When the DNS of CNO or VCO records the IP address, it will be bound to a node, which is the master node for VCO CNO. For example, the master node of CNO can be node 1, and the master node of CNO can be node 2. When node 1 fails, the IP address and domain name of CNO will fail over to node 2 for binding. If node 1 is alive, node 2 will die again. Then the IP address and domain name of CNO and VCO will be transferred to node 1 binding, where the binding can be understood as hosting

After talking about the concepts of CNO and VCO, it is relatively easier to understand the concept of clusters.

Cluster group can be understood as the minimum failover unit of the cluster. In the 2003 era, after we created the cluster, we can directly see the working status of the cluster group. That is, I said above that the cluster in the 2003 era is more convenient for everyone to understand the working status of the cluster. In the 2003 era, after we have created a cluster, there will be a cluster group with cluster IP address, cluster name, and cluster witness disk. This is the most basic and important information needed by the cluster. If these things are alive, the cluster can provide services to the outside world. This concept continues until 2016. After the creation of the cluster, there will be a cluster group behind the default cluster, also known as the cluster core resource, which can be understood as the parent of other cluster roles. All cluster applications can only be established because they have been set up by the cluster core resource group. when we open the cluster management console, we can see that there is a master server, the core resource group is on that machine, and that machine is the cluster master server.
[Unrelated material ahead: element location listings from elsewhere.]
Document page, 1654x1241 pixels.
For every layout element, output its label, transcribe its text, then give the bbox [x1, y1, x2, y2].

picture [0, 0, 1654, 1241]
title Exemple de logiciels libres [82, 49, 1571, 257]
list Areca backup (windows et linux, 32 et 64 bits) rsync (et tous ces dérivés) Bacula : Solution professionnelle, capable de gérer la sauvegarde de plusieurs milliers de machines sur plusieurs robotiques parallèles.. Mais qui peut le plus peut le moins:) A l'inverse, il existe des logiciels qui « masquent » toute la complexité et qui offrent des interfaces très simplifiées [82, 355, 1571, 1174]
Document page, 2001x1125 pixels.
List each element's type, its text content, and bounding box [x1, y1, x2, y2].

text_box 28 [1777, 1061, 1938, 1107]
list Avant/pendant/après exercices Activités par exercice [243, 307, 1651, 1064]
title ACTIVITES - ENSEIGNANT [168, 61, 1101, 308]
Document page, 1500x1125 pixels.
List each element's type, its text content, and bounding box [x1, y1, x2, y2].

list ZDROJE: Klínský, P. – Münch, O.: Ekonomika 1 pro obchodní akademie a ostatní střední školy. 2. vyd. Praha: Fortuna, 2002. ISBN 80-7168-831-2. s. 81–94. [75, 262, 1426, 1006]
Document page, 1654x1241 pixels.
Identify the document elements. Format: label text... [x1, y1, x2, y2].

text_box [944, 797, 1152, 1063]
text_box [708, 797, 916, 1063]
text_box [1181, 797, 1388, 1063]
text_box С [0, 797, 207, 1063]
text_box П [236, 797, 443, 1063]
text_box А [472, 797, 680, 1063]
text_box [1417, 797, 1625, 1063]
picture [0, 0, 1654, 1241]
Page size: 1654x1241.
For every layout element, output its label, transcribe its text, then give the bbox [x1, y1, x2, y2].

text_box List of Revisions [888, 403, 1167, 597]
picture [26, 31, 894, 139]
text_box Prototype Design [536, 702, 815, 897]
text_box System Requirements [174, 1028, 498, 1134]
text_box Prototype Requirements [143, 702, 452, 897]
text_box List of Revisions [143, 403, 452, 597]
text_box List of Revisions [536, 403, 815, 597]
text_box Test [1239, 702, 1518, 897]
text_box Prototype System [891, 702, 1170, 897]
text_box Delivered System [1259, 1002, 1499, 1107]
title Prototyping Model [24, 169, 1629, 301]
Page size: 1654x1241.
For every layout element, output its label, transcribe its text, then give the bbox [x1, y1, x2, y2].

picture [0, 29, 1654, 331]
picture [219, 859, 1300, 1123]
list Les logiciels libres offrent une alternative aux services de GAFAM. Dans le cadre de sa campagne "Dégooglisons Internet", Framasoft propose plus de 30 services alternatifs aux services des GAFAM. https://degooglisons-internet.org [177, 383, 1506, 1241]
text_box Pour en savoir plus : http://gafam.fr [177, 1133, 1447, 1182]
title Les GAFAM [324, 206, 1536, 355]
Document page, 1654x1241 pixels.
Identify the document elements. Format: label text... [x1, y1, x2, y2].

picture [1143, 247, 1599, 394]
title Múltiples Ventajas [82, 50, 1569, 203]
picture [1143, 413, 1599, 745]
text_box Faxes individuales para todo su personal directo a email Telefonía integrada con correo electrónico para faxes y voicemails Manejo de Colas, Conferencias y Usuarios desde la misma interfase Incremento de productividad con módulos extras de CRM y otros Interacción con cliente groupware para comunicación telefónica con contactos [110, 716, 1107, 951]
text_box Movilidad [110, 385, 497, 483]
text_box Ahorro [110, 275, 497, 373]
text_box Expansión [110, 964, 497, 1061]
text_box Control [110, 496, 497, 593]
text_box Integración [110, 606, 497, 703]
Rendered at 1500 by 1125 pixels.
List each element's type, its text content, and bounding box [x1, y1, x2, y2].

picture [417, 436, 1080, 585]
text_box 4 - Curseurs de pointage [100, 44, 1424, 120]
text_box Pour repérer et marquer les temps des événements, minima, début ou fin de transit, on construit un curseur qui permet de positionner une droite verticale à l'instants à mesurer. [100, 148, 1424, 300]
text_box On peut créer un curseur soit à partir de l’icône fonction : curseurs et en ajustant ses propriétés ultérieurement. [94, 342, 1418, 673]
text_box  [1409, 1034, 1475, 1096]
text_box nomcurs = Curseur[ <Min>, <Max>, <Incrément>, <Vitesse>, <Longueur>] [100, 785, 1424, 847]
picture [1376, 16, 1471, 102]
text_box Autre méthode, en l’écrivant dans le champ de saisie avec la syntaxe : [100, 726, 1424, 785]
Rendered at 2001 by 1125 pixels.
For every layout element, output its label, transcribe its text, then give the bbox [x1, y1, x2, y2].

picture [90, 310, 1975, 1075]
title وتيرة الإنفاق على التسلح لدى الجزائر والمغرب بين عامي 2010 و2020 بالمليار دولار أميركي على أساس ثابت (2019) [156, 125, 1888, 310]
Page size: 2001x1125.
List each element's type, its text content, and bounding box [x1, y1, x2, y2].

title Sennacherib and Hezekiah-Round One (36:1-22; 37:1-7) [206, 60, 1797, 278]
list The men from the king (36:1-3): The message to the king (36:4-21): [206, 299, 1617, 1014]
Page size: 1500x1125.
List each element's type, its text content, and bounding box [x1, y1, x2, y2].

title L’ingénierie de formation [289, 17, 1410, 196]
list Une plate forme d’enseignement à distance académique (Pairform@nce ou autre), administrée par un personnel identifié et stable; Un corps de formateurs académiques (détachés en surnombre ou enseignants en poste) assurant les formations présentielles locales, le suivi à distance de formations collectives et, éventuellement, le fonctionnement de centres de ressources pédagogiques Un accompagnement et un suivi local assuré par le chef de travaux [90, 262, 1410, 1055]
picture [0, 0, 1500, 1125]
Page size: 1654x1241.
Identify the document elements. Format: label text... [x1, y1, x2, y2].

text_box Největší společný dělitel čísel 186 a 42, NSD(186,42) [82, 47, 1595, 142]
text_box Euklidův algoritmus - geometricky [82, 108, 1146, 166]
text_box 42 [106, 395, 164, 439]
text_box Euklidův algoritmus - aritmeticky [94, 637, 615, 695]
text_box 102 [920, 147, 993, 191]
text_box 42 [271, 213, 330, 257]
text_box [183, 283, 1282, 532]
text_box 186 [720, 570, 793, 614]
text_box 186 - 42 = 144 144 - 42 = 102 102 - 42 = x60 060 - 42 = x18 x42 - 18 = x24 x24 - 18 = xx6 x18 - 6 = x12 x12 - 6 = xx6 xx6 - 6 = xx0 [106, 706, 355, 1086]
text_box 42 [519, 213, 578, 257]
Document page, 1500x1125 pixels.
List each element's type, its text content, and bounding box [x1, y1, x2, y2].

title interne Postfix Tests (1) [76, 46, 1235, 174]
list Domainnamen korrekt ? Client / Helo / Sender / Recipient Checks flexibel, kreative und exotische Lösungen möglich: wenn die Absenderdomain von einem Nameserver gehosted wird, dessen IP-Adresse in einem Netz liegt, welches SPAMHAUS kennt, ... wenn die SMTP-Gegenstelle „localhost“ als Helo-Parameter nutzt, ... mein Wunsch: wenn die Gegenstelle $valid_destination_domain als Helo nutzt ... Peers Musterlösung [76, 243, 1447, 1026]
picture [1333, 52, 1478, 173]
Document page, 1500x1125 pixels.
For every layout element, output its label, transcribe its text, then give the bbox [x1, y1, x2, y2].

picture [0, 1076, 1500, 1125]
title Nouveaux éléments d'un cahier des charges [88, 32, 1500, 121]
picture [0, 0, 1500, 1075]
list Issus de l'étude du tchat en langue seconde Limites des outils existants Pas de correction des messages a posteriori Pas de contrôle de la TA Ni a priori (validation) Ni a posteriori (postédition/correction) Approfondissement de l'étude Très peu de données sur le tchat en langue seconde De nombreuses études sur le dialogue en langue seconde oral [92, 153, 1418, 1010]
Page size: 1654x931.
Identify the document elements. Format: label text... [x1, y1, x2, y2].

When we add roles to the cluster, traditional cluster applications will let us enter the application name, the application IP address, and the available cluster disk, which are used to store the cluster application data. The cluster application name, application IP address, and selected cluster disk form a cluster group.

For example, at present, we have established a traditional file server role, and to fail over it as planned, we will essentially migrate according to an overall cluster group, apply the IP address to the cluster, transfer the DNS name of the cluster application from node 1 to node 2, and then mount the shared disk mounted on node 1 to node 2.

In a traditional cluster group, a single cluster disk can usually be occupied by only one cluster application. For example, if the file server uses this cluster disk, other cluster applications cannot reuse the disk. Moreover, if you want to migrate, you can only migrate the whole cluster group.

This is very inconvenient for virtual machines. Since you can only use one cluster disk for a cluster application, in the 2008 era, clusters were virtualized. If virtual machines are all created in a cluster group, the virtual machines are all on the same cluster disk. That is to say, when you want to migrate one of the virtual machines, you can only migrate the other virtual machines above and those that you use the same cluster group. Microsoft soon found that this traditional cluster group method was not very suitable for virtualization, so at the beginning of 2008R2, Microsoft launched the CSV cluster file system. At the same time, it also changed the operation mode of the cluster virtual machines, abandoned the traditional cluster group failover practice, and had a new cluster group model for the virtual machines on the cluster, which was different from the traditional cluster group. The new virtual machine cluster group contains only the specific information of a single virtual machine, such as virtual machine configuration information, virtual machine disk, virtual machine status and so on. Each planned or unplanned migration of each virtual machine will only involve this information, and there is no need to be forced to migrate all virtual machines.

The above is a brief introduction to the cluster group. As long as you know that the cluster group is the smallest failover unit of the cluster, when we migrate a traditional cluster application planned or unplanned, in fact, the whole cluster group of the application will be migrated to other nodes for hosting. For virtual machine 2008R2, we can only migrate the cluster group with information related to a single virtual machine.

After talking about the cluster group, let's take a look at the concept of the cluster verification report. in the 2003 era, there was no such thing. 2003 only the installation log was produced after the cluster installation was completed. at the beginning of 2008, the cluster changed to a new UI, and the cluster verification report was also launched. Today, the cluster verification report is also a troubleshooting tool for many Microsoft employees.

To put it simply, what is a cluster verification report? it can be understood as a private doctor of a cluster. when we create a cluster, it is strongly recommended to run a cluster verification report, which will help us from the system configuration, network, storage and other perspectives to diagnose whether the current environment is suitable for creating a cluster. If you create a cluster, those conditions have been met, and those that have been met will show a green check mark. Those conditions do not comply with Microsoft best practices, but will not affect the establishment of the cluster. Such reports will be displayed as exclamation marks. If those conditions do not meet the requirements of the cluster, it will lead to errors in the creation of the cluster. A red cross will be displayed and must be processed.

Usually, Lao Wang recommends that the cluster verification report be run when creating a cluster, and then for the cluster environment, such as changes to the network, storage, and new nodes, it is recommended to run the cluster verification report to ensure that the changes do not cause failure to the existing cluster.

Special attention should be paid to the storage in the cluster verification report. when conducting the cluster verification report, we can choose what to verify, which can be system configuration, network, storage, etc., in which when verifying storage, it may cause the cluster disk to be temporarily offline, and if there is business running above, there may be a short downtime. Therefore, when you check the storage in the cluster verification report, you must be careful. If you do not check the storage verification, it will not cause downtime, and all of them will be performed normally.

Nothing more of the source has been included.